» What is being asked
Starting at the line that holds "Even if you" and stopping at the line that holds "stomach upset, nausea, or", restate the records below word for word, with both of those lines included.

[Stored dataset items]
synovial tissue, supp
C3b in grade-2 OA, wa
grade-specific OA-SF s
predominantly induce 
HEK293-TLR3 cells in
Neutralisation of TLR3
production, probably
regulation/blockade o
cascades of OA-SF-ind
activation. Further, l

==

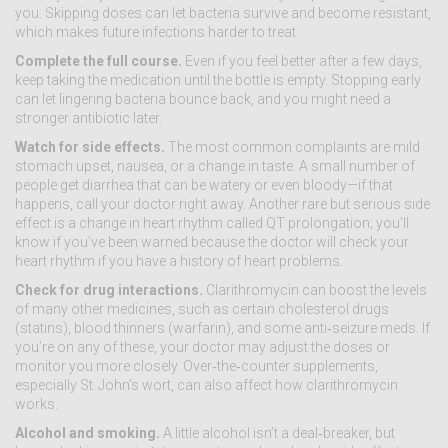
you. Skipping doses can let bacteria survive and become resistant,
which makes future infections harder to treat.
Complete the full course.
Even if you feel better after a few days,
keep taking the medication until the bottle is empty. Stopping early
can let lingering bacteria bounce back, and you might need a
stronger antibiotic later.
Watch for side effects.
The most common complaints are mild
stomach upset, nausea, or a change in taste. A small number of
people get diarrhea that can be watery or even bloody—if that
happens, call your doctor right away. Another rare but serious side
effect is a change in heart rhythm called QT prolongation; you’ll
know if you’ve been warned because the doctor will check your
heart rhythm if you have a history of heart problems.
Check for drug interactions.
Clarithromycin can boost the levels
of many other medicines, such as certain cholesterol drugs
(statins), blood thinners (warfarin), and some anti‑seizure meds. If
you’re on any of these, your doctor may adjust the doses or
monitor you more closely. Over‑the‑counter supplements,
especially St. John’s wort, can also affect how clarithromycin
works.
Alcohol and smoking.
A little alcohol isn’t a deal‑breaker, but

» Output of the exercise
Even if you feel better after a few days,
keep taking the medication until the bottle is empty. Stopping early
can let lingering bacteria bounce back, and you might need a
stronger antibiotic later.
Watch for side effects.
The most common complaints are mild
stomach upset, nausea, or a change in taste. A small number of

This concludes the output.